If there is one thing that has been a hallmark of Futbol Club Barcelona these last few years, it is the presidency's disdain for the club's members, supporters and the multitude of Barça fans around the planet. Only from a position of the most utter contempt - coupled with the panic that must arise when you know you have no plausible explanation - can it be understood that more than 24 hours after Leo Messi announced his desire to leave the club where he has played all his life, Josep Maria Bartomeu was still keeping quiet.
I cannot imagine myself in a similar situation in the face of a bombshell announcement that has shaken the media all around the world and inflicted enormous reputational damage on the club's brand. Today, Barça is a depreciated club which, were it listed on the stock exchange, would have witnessed the collapse of its share price, making it more difficult for those responsible to continue.

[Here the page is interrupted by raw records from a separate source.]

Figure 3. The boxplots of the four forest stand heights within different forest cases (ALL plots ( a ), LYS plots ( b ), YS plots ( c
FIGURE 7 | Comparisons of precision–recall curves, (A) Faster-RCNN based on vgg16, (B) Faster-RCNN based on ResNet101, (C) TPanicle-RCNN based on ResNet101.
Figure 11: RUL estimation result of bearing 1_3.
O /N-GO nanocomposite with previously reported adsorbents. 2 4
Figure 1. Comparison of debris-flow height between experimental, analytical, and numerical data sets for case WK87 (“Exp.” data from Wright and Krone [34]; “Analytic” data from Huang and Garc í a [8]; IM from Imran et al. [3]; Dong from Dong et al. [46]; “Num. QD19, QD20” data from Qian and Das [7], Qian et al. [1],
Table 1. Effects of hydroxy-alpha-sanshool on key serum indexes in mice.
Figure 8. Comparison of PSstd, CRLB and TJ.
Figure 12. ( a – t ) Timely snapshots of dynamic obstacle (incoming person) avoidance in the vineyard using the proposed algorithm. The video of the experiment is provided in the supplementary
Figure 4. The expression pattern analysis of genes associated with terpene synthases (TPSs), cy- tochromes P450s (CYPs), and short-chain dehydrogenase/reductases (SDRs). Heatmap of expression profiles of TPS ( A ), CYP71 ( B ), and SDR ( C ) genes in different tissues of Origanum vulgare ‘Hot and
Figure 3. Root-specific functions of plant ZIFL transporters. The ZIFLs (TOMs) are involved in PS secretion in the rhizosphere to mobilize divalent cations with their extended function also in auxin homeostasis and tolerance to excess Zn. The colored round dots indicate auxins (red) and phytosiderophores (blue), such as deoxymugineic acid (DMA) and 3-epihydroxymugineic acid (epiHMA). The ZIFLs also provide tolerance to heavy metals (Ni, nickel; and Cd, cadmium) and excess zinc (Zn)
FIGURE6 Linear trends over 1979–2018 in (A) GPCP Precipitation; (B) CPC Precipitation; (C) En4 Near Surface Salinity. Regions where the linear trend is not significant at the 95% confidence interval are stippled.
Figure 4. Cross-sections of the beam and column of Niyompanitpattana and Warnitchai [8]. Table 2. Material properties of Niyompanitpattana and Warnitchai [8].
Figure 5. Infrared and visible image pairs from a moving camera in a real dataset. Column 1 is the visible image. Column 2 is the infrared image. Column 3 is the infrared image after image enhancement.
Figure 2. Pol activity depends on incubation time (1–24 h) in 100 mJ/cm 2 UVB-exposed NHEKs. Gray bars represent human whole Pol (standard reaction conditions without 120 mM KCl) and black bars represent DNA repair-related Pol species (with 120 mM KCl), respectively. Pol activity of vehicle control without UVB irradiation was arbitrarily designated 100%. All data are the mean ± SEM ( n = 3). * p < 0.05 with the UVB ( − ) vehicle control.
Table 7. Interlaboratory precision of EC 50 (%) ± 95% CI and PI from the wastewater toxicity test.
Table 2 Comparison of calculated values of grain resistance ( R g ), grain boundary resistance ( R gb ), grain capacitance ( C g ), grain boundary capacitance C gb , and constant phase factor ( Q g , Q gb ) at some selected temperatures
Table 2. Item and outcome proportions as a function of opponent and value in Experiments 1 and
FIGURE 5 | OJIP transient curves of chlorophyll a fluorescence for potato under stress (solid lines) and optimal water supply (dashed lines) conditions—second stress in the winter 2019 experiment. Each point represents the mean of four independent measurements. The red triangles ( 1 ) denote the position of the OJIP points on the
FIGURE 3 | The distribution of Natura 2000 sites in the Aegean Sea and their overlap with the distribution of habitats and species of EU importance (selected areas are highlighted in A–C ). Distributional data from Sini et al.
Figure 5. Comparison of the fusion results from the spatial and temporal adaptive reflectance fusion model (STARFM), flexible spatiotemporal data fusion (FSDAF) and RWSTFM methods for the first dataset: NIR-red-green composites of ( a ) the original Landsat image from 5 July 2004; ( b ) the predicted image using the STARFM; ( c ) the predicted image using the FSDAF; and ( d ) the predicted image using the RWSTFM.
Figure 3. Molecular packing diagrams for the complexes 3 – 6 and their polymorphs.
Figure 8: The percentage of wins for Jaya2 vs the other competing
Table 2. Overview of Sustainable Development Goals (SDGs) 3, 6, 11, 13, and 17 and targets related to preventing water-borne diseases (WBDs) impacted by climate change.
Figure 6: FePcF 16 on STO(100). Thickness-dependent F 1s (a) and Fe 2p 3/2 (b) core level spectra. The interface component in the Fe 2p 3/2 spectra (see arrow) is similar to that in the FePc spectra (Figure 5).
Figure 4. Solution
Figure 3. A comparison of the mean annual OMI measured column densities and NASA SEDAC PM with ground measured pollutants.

Here, however, the board hides behind the coronavirus pandemic and a stadium closed to fans to avoid doing something as simple, though as difficult, as showing their faces.
Twenty-four hours after the news we know at least three things: that Bartomeu is still in the chair without there being any real evidence of his resignation on the immediate horizon; that Messi is leaving because of an irreversible loss of confidence in the president, because he feels betrayed; and that the club's assembly of delegates in October is already presenting itself as the battle royale to attempt to force the departure of the board by rejecting the accounts that will be presented. The use of the assembly is considered faster than a no-confidence motion - a path that, right now, could work, but which, if it prospered, would then require time intervals to be respected so that the elections scheduled for March would only be brought forward by a few weeks.
A survey carried out by this newspaper as soon as it became known that the player had informed the club of his intention to leave is revealing: almost 90% of those who answered consider that Messi's departure is Bartomeu's fault. The player himself, through one of his close circle, told the Argentinian newspaper La Nación how painful his decision was: "It hurts me in my soul, but it's over. The cycle has been completed." He arrived at Barça's Masia at the age of 13, he has given the club a previously-unthinkable global dimension, he didn't want to leave and we've lost him. What else does it take for a resignation?